Using what you’ve learned

Savour Stratford offered a great opportunity to not only taste local products, but also to learn how to fully experience them.  The fact that all of these tastings were rolled into one event made for a great weekend trip full of surprising flavours and new learning in a relaxed, fun environment. Tastings tend to be very social, so although I was traveling solo, I found I was constantly talking to new people and sharing thoughts and opinions on our new discoveries.

Acquiring skills in the art of tasting, picking up some of the vocabulary, and understanding a bit of the context of different beverages can enrich your tasting experiences as you travel. Tell us about your travel tasting experiences in the comments section below. Cheers!

□ □ □

* _Tasks_
(a) Translate this sentence from the Savour Stratford passage into Spanish: "Savour Stratford offered a great opportunity to not only taste local products, but also to learn how to fully experience them."
(b) In the Savour Stratford passage, what reason does the writer give for constantly talking to new people while traveling solo?

* _Data section_
□ □ □

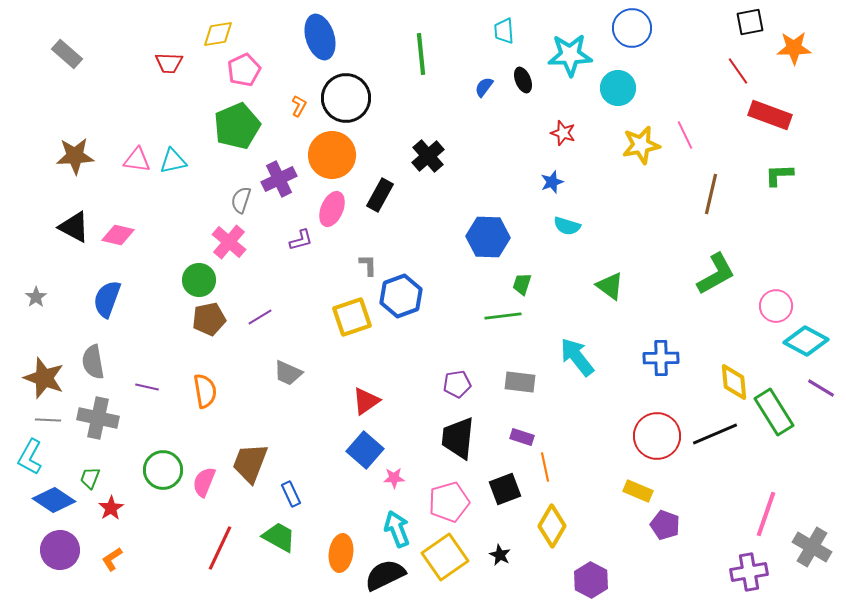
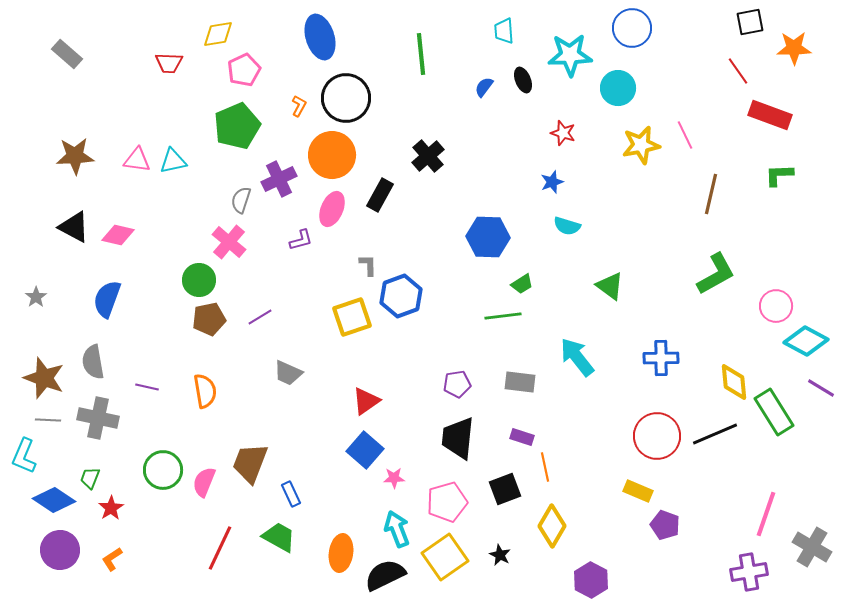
green trapezoid at (522, 284): rotated 140 degrees counterclockwise
cyan L-shape at (30, 457): moved 6 px left, 1 px up; rotated 6 degrees counterclockwise
pink pentagon at (449, 502): moved 2 px left
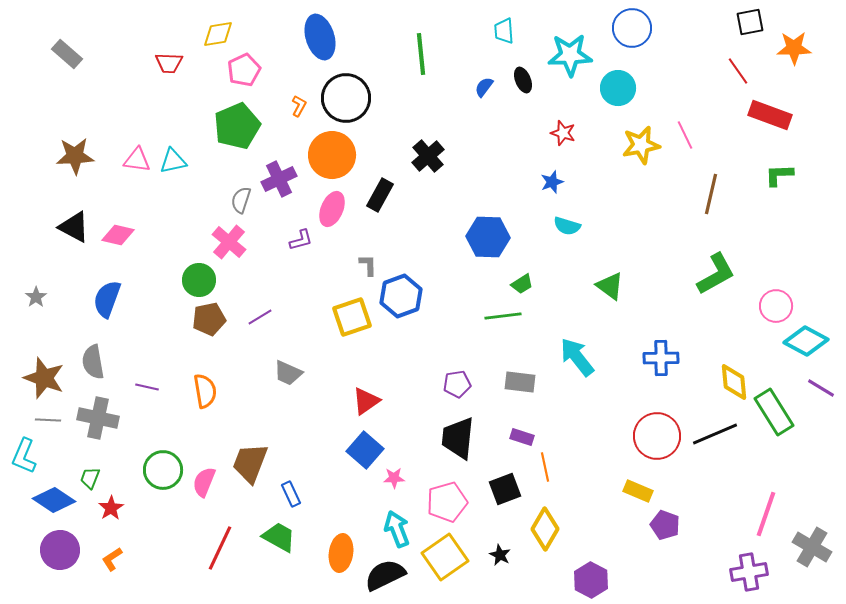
yellow diamond at (552, 526): moved 7 px left, 3 px down
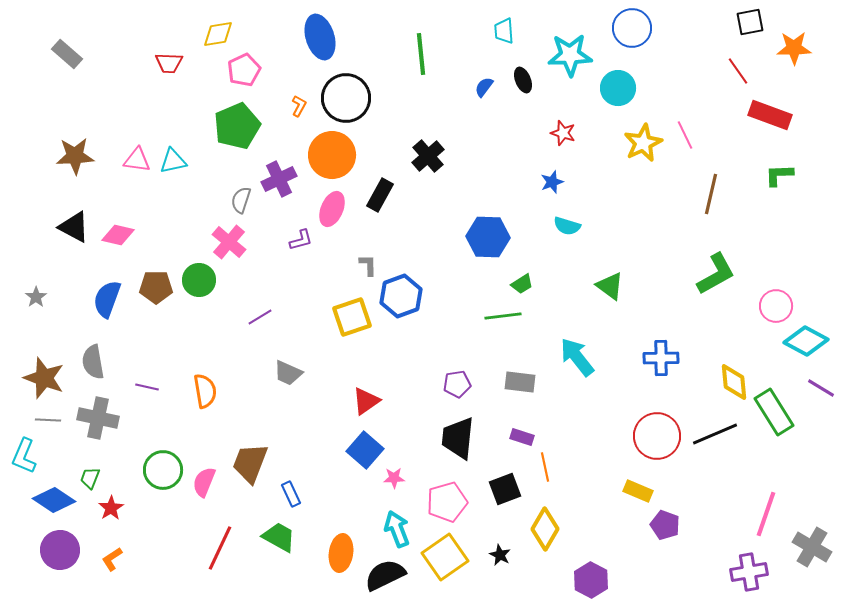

□ □ □

* _Answers below_
(a) Savour Stratford ofreció una gran oportunidad no solo de probar productos locales, sino también de aprender a experimentarlos plenamente.

(b) Tastings tend to be very social.